**What is being asked**
Can you reproduce every line of text in the listing below, word for word, leaving out the pictures?

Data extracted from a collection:
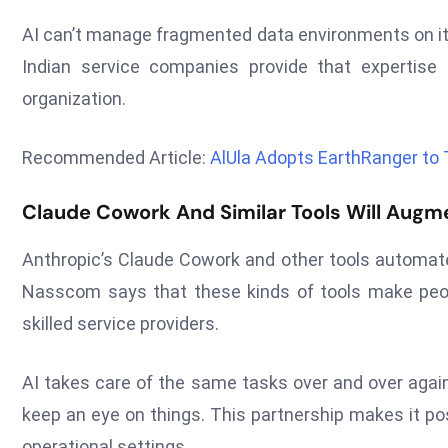
AI can’t manage fragmented data environments on it
Indian service companies provide that expertise
organization.
Recommended Article:
AlUla Adopts EarthRanger to
Claude Cowork And Similar Tools Will Augme
Anthropic’s Claude Cowork and other tools automate t
Nasscom says that these kinds of tools make peopl
skilled service providers.
AI takes care of the same tasks over and over again
keep an eye on things. This partnership makes it po
operational settings.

**Result below**
AI can’t manage fragmented data environments on it
Indian service companies provide that expertise
organization.
Recommended Article:
AlUla Adopts EarthRanger to
Claude Cowork And Similar Tools Will Augme
Anthropic’s Claude Cowork and other tools automate t
Nasscom says that these kinds of tools make peopl
skilled service providers.
AI takes care of the same tasks over and over again
keep an eye on things. This partnership makes it po
operational settings.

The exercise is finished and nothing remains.